● ACTIVITY
Quote only the lines from the top of the listing below down to and including the line with "line: (529, 20)".

____ EXTRACTED RECORDS

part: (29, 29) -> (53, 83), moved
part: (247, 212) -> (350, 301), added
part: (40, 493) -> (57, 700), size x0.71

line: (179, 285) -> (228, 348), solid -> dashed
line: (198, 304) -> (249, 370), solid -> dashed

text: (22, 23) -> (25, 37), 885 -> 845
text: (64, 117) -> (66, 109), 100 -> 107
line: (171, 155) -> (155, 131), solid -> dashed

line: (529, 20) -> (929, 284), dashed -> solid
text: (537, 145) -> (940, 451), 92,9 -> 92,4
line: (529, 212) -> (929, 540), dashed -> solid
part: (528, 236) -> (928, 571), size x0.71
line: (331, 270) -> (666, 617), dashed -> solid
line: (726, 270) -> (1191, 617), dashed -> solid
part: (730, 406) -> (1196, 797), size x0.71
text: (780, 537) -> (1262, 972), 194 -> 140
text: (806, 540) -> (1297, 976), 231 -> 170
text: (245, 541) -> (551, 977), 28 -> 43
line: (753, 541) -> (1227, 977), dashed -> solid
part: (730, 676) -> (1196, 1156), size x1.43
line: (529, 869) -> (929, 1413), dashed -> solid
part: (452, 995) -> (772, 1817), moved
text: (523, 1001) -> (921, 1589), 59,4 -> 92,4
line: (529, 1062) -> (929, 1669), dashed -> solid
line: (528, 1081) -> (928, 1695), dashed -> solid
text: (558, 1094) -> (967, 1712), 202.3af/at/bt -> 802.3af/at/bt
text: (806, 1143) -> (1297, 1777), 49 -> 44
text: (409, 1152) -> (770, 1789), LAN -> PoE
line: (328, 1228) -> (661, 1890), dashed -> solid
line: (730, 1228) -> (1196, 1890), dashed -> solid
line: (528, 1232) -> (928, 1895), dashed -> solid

________

● RESULT OF THIS TASK
part: (29, 29) -> (53, 83), moved
part: (247, 212) -> (350, 301), added
part: (40, 493) -> (57, 700), size x0.71

line: (179, 285) -> (228, 348), solid -> dashed
line: (198, 304) -> (249, 370), solid -> dashed

text: (22, 23) -> (25, 37), 885 -> 845
text: (64, 117) -> (66, 109), 100 -> 107
line: (171, 155) -> (155, 131), solid -> dashed

line: (529, 20) -> (929, 284), dashed -> solid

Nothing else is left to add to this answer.